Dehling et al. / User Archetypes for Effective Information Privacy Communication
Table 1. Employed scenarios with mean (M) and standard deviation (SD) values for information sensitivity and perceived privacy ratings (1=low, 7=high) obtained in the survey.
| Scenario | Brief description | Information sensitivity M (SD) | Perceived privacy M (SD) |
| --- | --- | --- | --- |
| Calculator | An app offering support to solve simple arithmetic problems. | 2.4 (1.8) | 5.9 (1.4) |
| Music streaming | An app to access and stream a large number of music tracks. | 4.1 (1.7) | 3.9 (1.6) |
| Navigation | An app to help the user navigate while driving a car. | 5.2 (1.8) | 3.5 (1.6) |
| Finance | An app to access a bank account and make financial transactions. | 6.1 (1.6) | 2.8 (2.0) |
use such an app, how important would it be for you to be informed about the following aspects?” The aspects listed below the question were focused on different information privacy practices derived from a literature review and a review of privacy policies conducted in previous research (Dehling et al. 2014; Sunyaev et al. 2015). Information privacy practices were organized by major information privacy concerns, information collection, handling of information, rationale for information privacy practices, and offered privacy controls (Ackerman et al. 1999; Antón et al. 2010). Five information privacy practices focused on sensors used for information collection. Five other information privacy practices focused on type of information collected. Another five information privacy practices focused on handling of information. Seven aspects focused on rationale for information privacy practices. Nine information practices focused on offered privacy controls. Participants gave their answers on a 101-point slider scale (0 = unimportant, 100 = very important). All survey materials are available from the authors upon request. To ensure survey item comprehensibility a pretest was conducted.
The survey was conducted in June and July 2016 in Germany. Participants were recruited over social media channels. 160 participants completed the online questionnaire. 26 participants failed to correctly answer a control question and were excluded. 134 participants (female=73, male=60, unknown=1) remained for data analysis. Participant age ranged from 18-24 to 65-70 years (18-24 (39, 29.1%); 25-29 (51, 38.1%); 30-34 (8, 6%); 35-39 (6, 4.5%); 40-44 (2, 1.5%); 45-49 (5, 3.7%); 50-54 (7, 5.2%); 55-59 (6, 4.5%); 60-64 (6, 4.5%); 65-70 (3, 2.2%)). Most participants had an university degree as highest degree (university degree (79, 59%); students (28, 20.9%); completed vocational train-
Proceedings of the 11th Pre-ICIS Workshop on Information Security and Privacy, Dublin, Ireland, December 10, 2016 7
§
In the reply, include exactly the lines from the beginning of the entries above through the line holding "(1.8) | 3.5 (1.6) |", and nothing besides.

== Answer for the task ==
Dehling et al. / User Archetypes for Effective Information Privacy Communication
Table 1. Employed scenarios with mean (M) and standard deviation (SD) values for information sensitivity and perceived privacy ratings (1=low, 7=high) obtained in the survey.
| Scenario | Brief description | Information sensitivity M (SD) | Perceived privacy M (SD) |
| --- | --- | --- | --- |
| Calculator | An app offering support to solve simple arithmetic problems. | 2.4 (1.8) | 5.9 (1.4) |
| Music streaming | An app to access and stream a large number of music tracks. | 4.1 (1.7) | 3.9 (1.6) |
| Navigation | An app to help the user navigate while driving a car. | 5.2 (1.8) | 3.5 (1.6) |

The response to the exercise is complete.